Hand Portraits – Revisited

On the Renewed Significance and Symbolism of Photographing Hands–Hand Portraits and Gestures–in a Time of Covid-19

Months ago I started working on a new hand portrait series. At the time, I had more of an activism purpose in mind for this particular body of work. But then Covid-19 happened and it slightly started to reshape the overall purpose of my hand portrait series, which is, I should say, very much a work in progress at this time. But, since we’re living in time of Coronavirus, here’s a peek preview:

“Talk with Your Hands” – Gesture and Self-Expression: A Series of Black-and-White Hand Portraits and Self-Portraits

Gesture, hand gesture in particular, is a powerful way of expressing ourselves beyond words. Italians are famous for talking with their hands, to powerfully, passionately, emphasize a point. As to further highlight the importance of such an art, an Italian hand gesture emoji is to become available sometime this very year. (was supposed to, but that was in a pre-covid-19 world)

Touch. Hand self-portraits in black and white. ©Alina Oswald.
Touch. Hand self-portraits in black and white. ©Alina Oswald.

Perhaps there’s no surprise that photographers are often drawn to capturing gesture in their images—hand gesture in particular and body language in general—in order to tell a visual story, send a message or a call to action, or express a feeling–love, compassion, anger, rage, sadness, etc. That’s because hand gesture defines a unique, yet universal means of communication through which we can express some of our deepest feelings and emotions oftentimes so powerful that we cannot quite put into words. Not only that, but hand gestures create intriguing shapes and forms that emulate, themselves, an equally intriguing way of expression and self-expression. In the process, hand gestures create a rich language—maybe not in words, but in the passion and powerful feelings captured in those words.

Hang Loose (like a mongoose). Hawaii handshake. Hand self-portraits in black and white. ©Alina Oswald.
Hang Loose (like a mongoose). Hawaii handshake and touch-free handshake. Hand self-portraits in black and white. ©Alina Oswald.

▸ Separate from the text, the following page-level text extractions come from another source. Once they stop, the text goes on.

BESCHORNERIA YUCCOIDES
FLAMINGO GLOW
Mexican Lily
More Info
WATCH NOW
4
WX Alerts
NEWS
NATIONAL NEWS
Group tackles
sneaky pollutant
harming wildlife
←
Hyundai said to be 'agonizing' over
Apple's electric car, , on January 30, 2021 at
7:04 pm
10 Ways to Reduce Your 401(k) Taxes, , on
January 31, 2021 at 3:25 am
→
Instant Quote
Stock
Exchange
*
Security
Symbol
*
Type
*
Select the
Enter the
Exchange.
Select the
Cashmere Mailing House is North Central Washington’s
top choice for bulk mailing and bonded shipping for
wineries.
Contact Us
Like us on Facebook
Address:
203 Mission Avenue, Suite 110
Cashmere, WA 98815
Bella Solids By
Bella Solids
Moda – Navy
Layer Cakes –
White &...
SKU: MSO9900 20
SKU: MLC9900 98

Talking with our hands allows us to communicate with others in a certain universal language. Sometimes, it crosses speaking and hearing boundaries (through the sign language) or eyesight boundaries (the Braille alphabet), allowing us to see, learn, communicate and connect with the world and with others beyond certain boundaries, break those boundaries and lead the way to new possibilities.

Yet, recently, in a time of Coronavirus, we’ve become more and more aware of the way we use our hands, especially when interacting with other people. Does the virus limit the way we communicate with our hands? Does it force us to deplete this language of its words (hand gestures) or rather inspire us to create new words and, thus, enrich this way of communication?

As always, hope this finds you well and safe and, as always, thanks for stopping by!